The stock market will see frequent ups and downs. This is called market volatility and can be scary. What is also true is that, in general, the market goes up over the long run and so do shares of most “good” companies. Good equity mutual funds make it a point to invest the money collected from investors, such as yourself, in good quality stocks.
Therefore, in the long run, equity mutual funds have done well and have enriched many who stuck with their SIPs.
When it comes to equity investing, a market high is seen as too much of a good news. Thanks to market commentators issuing warnings that a “market correction “ is due, many investors believe they should stop their SIPs. They intend to start investing again only when the market has finished “correcting”.

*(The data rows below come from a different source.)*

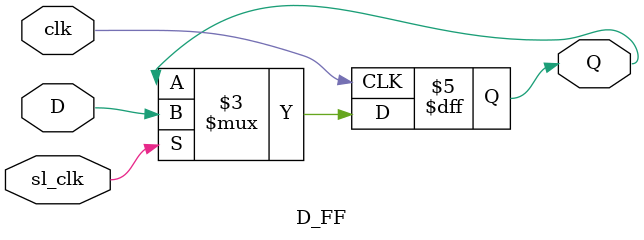
<source format=v>
`timescale 1ns / 1ps
module lab4(
           input  clk,            // System clock at 100 MHz
           input  reset_n,        // System reset signal, in negative logic
           input  [3:0] usr_btn,  // Four user pushbuttons
           output [3:0] usr_led   // Four yellow LEDs
       );
reg signed [3:0] temp_led;
wire mask_led;
wire [3:0] de_btn;
debouncing DB0(.button(usr_btn[0]), .clk(clk), .reset_n(reset_n), .db_button(de_btn[0]));
debouncing DB1(.button(usr_btn[1]), .clk(clk), .reset_n(reset_n), .db_button(de_btn[1]));
debouncing DB2(.button(usr_btn[2]), .clk(clk), .reset_n(reset_n), .db_button(de_btn[2]));
debouncing DB3(.button(usr_btn[3]), .clk(clk), .reset_n(reset_n), .db_button(de_btn[3]));

PWM_generator P0(.clk(clk), .increasing(de_btn[2]), .decreasing(de_btn[3]), .PWM_out(mask_led));
assign usr_led = temp_led & {4{mask_led}};
always @(posedge clk)
begin
    if(~reset_n)
    begin
        temp_led <= 0;

    end
    else
    begin
        if(de_btn[1] && temp_led<7)
        begin
            temp_led <= temp_led+1;

        end
        else if(de_btn[0] && temp_led>-8)
        begin
            temp_led <= temp_led-1;
        end
        else temp_led <= temp_led;
    end
end
endmodule

    module PWM_generator(input clk, increasing, decreasing, output PWM_out);
reg [2:0] PWM_counter = 0;
reg [4:0] sl_cycle = 0;
reg [4:0] DUTY [5:0];
initial
begin
    DUTY[0] = 5'd0;
    DUTY[1] = 5'd1;
    DUTY[2] = 5'd5;
    DUTY[3] = 5'd10;
    DUTY[4] = 5'd15;
    DUTY[5] = 5'd20;
end

always@(posedge clk)
begin
    sl_cycle <= (sl_cycle>=20)?0:sl_cycle + 1;
end

always@(posedge clk)
begin
    if(increasing && PWM_counter < 6)
    begin
        PWM_counter <= PWM_counter + 1;
    end
    else if(decreasing && PWM_counter > 0)
    begin
        PWM_counter <= PWM_counter - 1;
    end
end
assign PWM_out = (DUTY[PWM_counter] < sl_cycle)?1'b1:1'b0;
endmodule

    module debouncing(input button, clk, reset_n, output db_button);
wire sl_clk;
reg db;
slow_clk s0(.clk(clk), .sl_clk(sl_clk));
always@(posedge clk)
begin
    if(~reset_n) db <= 0;
    else
    begin
        if(db==1) db <= 0;
        else if(sl_clk && button) db <= 1;
    end
end
assign db_button = db;
endmodule

    module slow_clk(input clk, output sl_clk);
reg[27:0] counter = 249999;
always@(posedge clk)
begin
    counter <= (counter>=24999999)?0:counter+1;
end
assign sl_clk = (counter==24999999)?1'b1:1'b0;
endmodule

    module D_FF(input clk, sl_clk, D, output reg Q);
always@(posedge clk)
begin
    if(sl_clk == 1) Q <= D;
end
endmodule

</source>
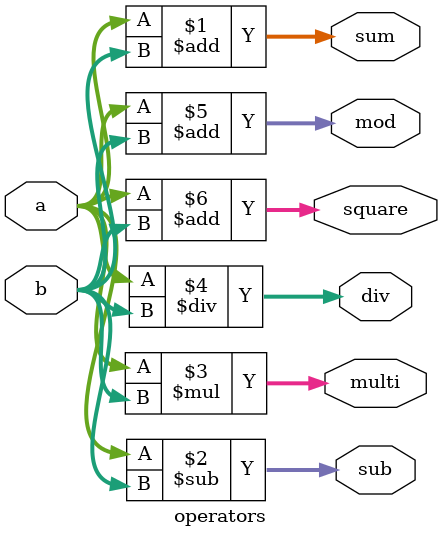
<source format=v>
module operators
#(
	parameter NBIT = 4
)
(
	output	[NBIT:0]	 sum,		// plus
	output	[NBIT:0]	 sub,		// minus	  
	output	[NBIT:0]	 multi,	
	output	[NBIT:0]	 div,	
	output	[NBIT:0]	 mod,		// remain
	output	[NBIT:0]	 square,	// square
	input	[NBIT-1:0]   a,
	input	[NBIT-1:0]   b
);

	assign sum 		= a + b;
	assign sub 		= a - b;
	assign multi 	= a * b;
	assign div 		= a / b;
	assign mod 		= a + b;
	assign square 	= a + b;

endmodule

</source>
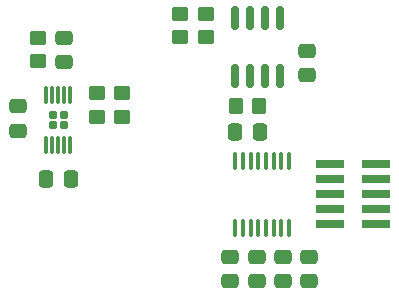
<source format=gbr>
%TF.GenerationSoftware,KiCad,Pcbnew,8.0.2*%
%TF.CreationDate,2025-01-07T16:45:11-05:00*%
%TF.ProjectId,Transimpedence,5472616e-7369-46d7-9065-64656e63652e,rev?*%
%TF.SameCoordinates,Original*%
%TF.FileFunction,Paste,Top*%
%TF.FilePolarity,Positive*%
%FSLAX46Y46*%
G04 Gerber Fmt 4.6, Leading zero omitted, Abs format (unit mm)*
G04 Created by KiCad (PCBNEW 8.0.2) date 2025-01-07 16:45:11*
%MOMM*%
%LPD*%
G01*
G04 APERTURE LIST*
G04 Aperture macros list*
%AMRoundRect*
0 Rectangle with rounded corners*
0 $1 Rounding radius*
0 $2 $3 $4 $5 $6 $7 $8 $9 X,Y pos of 4 corners*
0 Add a 4 corners polygon primitive as box body*
4,1,4,$2,$3,$4,$5,$6,$7,$8,$9,$2,$3,0*
0 Add four circle primitives for the rounded corners*
1,1,$1+$1,$2,$3*
1,1,$1+$1,$4,$5*
1,1,$1+$1,$6,$7*
1,1,$1+$1,$8,$9*
0 Add four rect primitives between the rounded corners*
20,1,$1+$1,$2,$3,$4,$5,0*
20,1,$1+$1,$4,$5,$6,$7,0*
20,1,$1+$1,$6,$7,$8,$9,0*
20,1,$1+$1,$8,$9,$2,$3,0*%
G04 Aperture macros list end*
%ADD10RoundRect,0.100000X-0.100000X0.637500X-0.100000X-0.637500X0.100000X-0.637500X0.100000X0.637500X0*%
%ADD11RoundRect,0.250000X-0.337500X-0.475000X0.337500X-0.475000X0.337500X0.475000X-0.337500X0.475000X0*%
%ADD12RoundRect,0.150000X-0.150000X0.825000X-0.150000X-0.825000X0.150000X-0.825000X0.150000X0.825000X0*%
%ADD13RoundRect,0.250000X-0.475000X0.337500X-0.475000X-0.337500X0.475000X-0.337500X0.475000X0.337500X0*%
%ADD14RoundRect,0.250000X-0.450000X0.350000X-0.450000X-0.350000X0.450000X-0.350000X0.450000X0.350000X0*%
%ADD15RoundRect,0.250000X0.475000X-0.337500X0.475000X0.337500X-0.475000X0.337500X-0.475000X-0.337500X0*%
%ADD16RoundRect,0.170000X0.210000X-0.170000X0.210000X0.170000X-0.210000X0.170000X-0.210000X-0.170000X0*%
%ADD17RoundRect,0.075000X0.075000X-0.650000X0.075000X0.650000X-0.075000X0.650000X-0.075000X-0.650000X0*%
%ADD18RoundRect,0.250000X-0.350000X-0.450000X0.350000X-0.450000X0.350000X0.450000X-0.350000X0.450000X0*%
%ADD19RoundRect,0.250000X0.450000X-0.350000X0.450000X0.350000X-0.450000X0.350000X-0.450000X-0.350000X0*%
%ADD20R,2.400000X0.740000*%
G04 APERTURE END LIST*
D10*
%TO.C,U3*%
X51259448Y-36053788D03*
X50609448Y-36053788D03*
X49959448Y-36053788D03*
X49309448Y-36053788D03*
X48659448Y-36053788D03*
X48009448Y-36053788D03*
X47359448Y-36053788D03*
X46709448Y-36053788D03*
X46709448Y-41778788D03*
X47359448Y-41778788D03*
X48009448Y-41778788D03*
X48659448Y-41778788D03*
X49309448Y-41778788D03*
X49959448Y-41778788D03*
X50609448Y-41778788D03*
X51259448Y-41778788D03*
%TD*%
D11*
%TO.C,C2*%
X30724448Y-37592000D03*
X32799448Y-37592000D03*
%TD*%
D12*
%TO.C,U1*%
X50505000Y-23975000D03*
X49235000Y-23975000D03*
X47965000Y-23975000D03*
X46695000Y-23975000D03*
X46695000Y-28925000D03*
X47965000Y-28925000D03*
X49235000Y-28925000D03*
X50505000Y-28925000D03*
%TD*%
D13*
%TO.C,C4*%
X28321000Y-31449100D03*
X28321000Y-33524100D03*
%TD*%
D14*
%TO.C,R2*%
X44193988Y-23625000D03*
X44193988Y-25625000D03*
%TD*%
D13*
%TO.C,C6*%
X50742133Y-44174500D03*
X50742133Y-46249500D03*
%TD*%
D11*
%TO.C,C5*%
X46712500Y-33630000D03*
X48787500Y-33630000D03*
%TD*%
D15*
%TO.C,C1*%
X52780000Y-28831488D03*
X52780000Y-26756488D03*
%TD*%
D16*
%TO.C,U2*%
X31254448Y-33029735D03*
X32194448Y-33029735D03*
X31254448Y-32189735D03*
X32194448Y-32189735D03*
D17*
X30724448Y-34759735D03*
X31224448Y-34759735D03*
X31724448Y-34759735D03*
X32224448Y-34759735D03*
X32724448Y-34759735D03*
X32724448Y-30459735D03*
X32224448Y-30459735D03*
X31724448Y-30459735D03*
X31224448Y-30459735D03*
X30724448Y-30459735D03*
%TD*%
D14*
%TO.C,R3*%
X30020000Y-25640000D03*
X30020000Y-27640000D03*
%TD*%
D13*
%TO.C,C7*%
X52970267Y-44174500D03*
X52970267Y-46249500D03*
%TD*%
D18*
%TO.C,R6*%
X46750000Y-31430000D03*
X48750000Y-31430000D03*
%TD*%
D13*
%TO.C,C9*%
X46285867Y-44174500D03*
X46285867Y-46249500D03*
%TD*%
D19*
%TO.C,R1*%
X42050000Y-25625000D03*
X42050000Y-23625000D03*
%TD*%
%TO.C,R4*%
X37117750Y-32325235D03*
X37117750Y-30325235D03*
%TD*%
D13*
%TO.C,C8*%
X48514000Y-44174500D03*
X48514000Y-46249500D03*
%TD*%
D15*
%TO.C,C3*%
X32224448Y-27707500D03*
X32224448Y-25632500D03*
%TD*%
D20*
%TO.C,J1*%
X54692000Y-36322000D03*
X58592000Y-36322000D03*
X54692000Y-37592000D03*
X58592000Y-37592000D03*
X54692000Y-38862000D03*
X58592000Y-38862000D03*
X54692000Y-40132000D03*
X58592000Y-40132000D03*
X54692000Y-41402000D03*
X58592000Y-41402000D03*
%TD*%
D14*
%TO.C,R5*%
X35013750Y-30329735D03*
X35013750Y-32329735D03*
%TD*%
M02*

</source>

This is a classic case of attempting to time the market. The fact, however, remains that the market, complex as it is, can go up even further. The idea behind a SIP is to stay invested, through ups or downs and allow equity to do its job by helping you stick to a timeline that works best for equity.
Buying a house is generally a big personal milestone for most families. We undertake many sacrifices to afford our dream homes. We often stretch just beyond our budget and the EMI ends up being a big chunk of our salary. Who, then, has money for a SIP?
Just as your home is non-negotiable, so is your retirement. You will only have your investments to live on once you retire. And delaying retirement might not really be under your control, even if you believe that you can work well into your 70s.
Yes, EMIs can be a big burden. But rather than stopping your SIP, you can reduce the amount and then increase it every year as your salary increases.
A good habit stops working if you stop practising that habit too early. So give your SIPs a chance to grow. More than the market, you control their true destiny.